Study E is an experiment conducted in the South Korea by Lee and Min [28]. From 2014 to 2015, the study was conducted in an open field located in Changnyeong, Gyeongsangnam-do (35° 51′ 49″ N, 128° 45′ 13″ E). In one bed, plants were planted with 6 rows of transplant with 21.7 cm between rows and 12 cm of in-row-spacing. Each plot area was 16.0 m², and plant density was 31.3 plants per m². An RCBD was adopted with three replications. Seeding was conducted on 6 September 2014, crops were transplanted on 3 November 2014, and harvested on 1 June 2015. A total of 7512 samples were collected.

Table 2 describes the climate during the experimental period of each experimental region [28,29,30]. The highest temperature ranges were from 17.5 °C to 34.8 °C, the lowest temperature ranges were from 4.9 °C to 23.9 °C, the average temperature ranges were from 10.6 °C, to 28.5 °C, the humidity ranges were from 53% to 66.2%, and the precipitation ranges were from 20.4 mm/month to 71 mm/month. The climates of Study B and Study E are similar, and Study A and Study C have similar climates. The climate of Study D has intermediate climate characteristics among the five datasets.

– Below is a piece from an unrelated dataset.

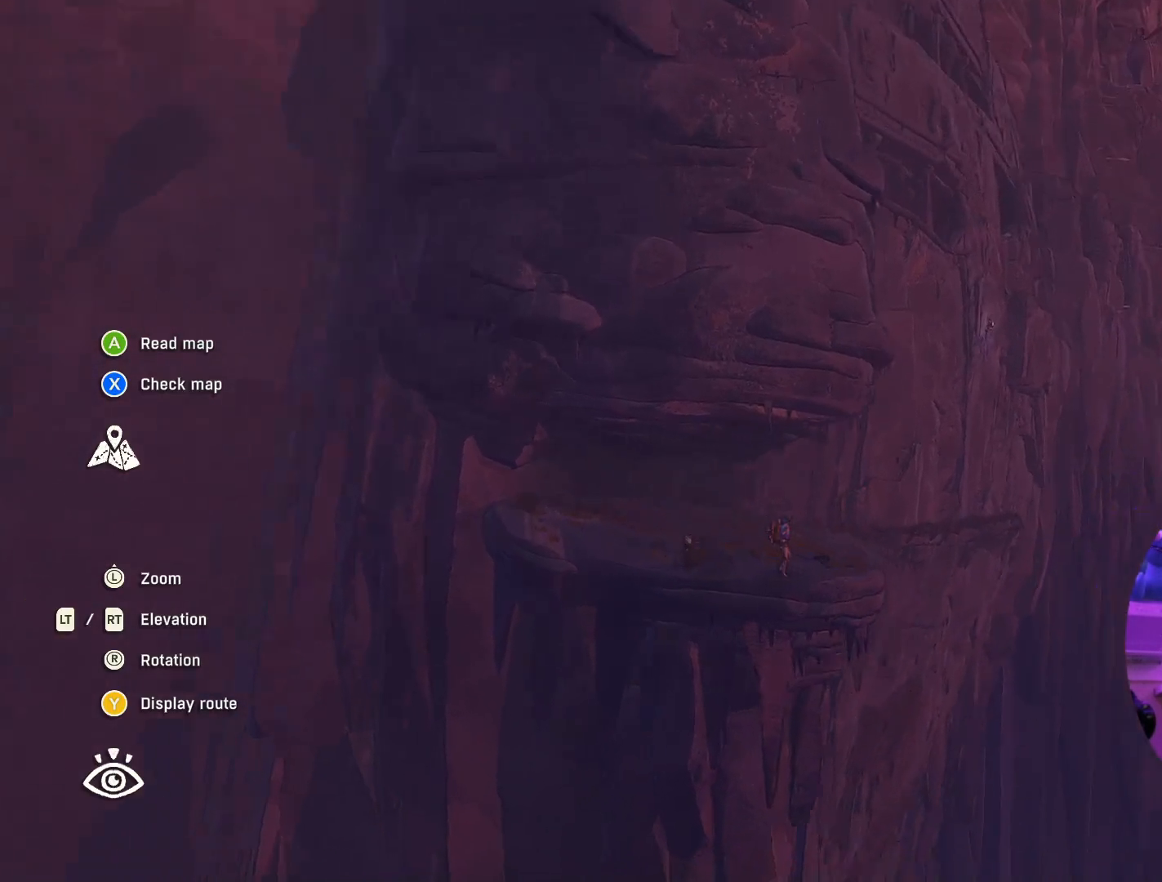
{"buttons": [], "left_stick": "center", "right_stick": "down-right", "events": []}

The five datasets collected from existing research were used to develop a yield estimation model through the ensemble learning module involving the six supervised learning algorithms (i.e., linear regression, polynomial regression, support vector regression, decision tree, ridge regression, and lasso regression) described in Section 2.2.

2.2. Ensemble Learning Module for Development of a Yield Estimation Model

Ensemble learning is the process of combining multiple models that are made to solve a particular computational intelligence problem [31]. Although a linear regression model (or multivariate regression) that assumes a linear relationship between independent and dependent variables is widely utilized [32], when considering variables that may have non-linear or hierarchical relationships, finding the most appropriate machine learning model from among various models ultimately helps provide high prediction accuracy [33]. Basically, machine learning is largely divided into supervised learning, which utilizes labeled data in a situation where the output values of input data are known, and unsupervised learning, which is performed in a situation where the output values of input data are unknown [34]. In supervised learning, although new modeling techniques are continuously being developed, the most popular models include regression-based models (polynomial regression, least absolute shrinkage, and selection operator (lasso) regression, ridge regression, and random forest regression) that improve upon existing linear regression models [35] and neural network-based deep learning models (recurrent neural network (RNN) and convolutional neural network (CNN)) [36]. Considering that deep learning models such as CNN and RNN or multi-layer neural network models are mainly used for image data processing, regression-based models still play an important role in predicting the output values of input data [37]. Unsupervised learning is widely used to classify given data in terms of the absence of information about the output values of input data, and representative models include k-means clustering, principal component analysis (PCA), and latent Dirichlet allocation (LDA) [38,39,40]. Although there is a classification for supervised learning and unsupervised learning, support vector machines and decision trees, which have been widely used in data classification, are being used in supervised learning in the form of support vector regressors [41] and decision tree regressors [42] through continuous model development. In this study, six supervised learning models, such as linear regression, ridge regression, lasso regression, support vector regressor, decision tree regressor, and polynomial regression are intended to be used in the ensemble learning process.

2.2.1. Linear Regression

Linear regression is the model that the regression function is linear or assume that the model is a reasonable approximation and the form is Equation (1) [43].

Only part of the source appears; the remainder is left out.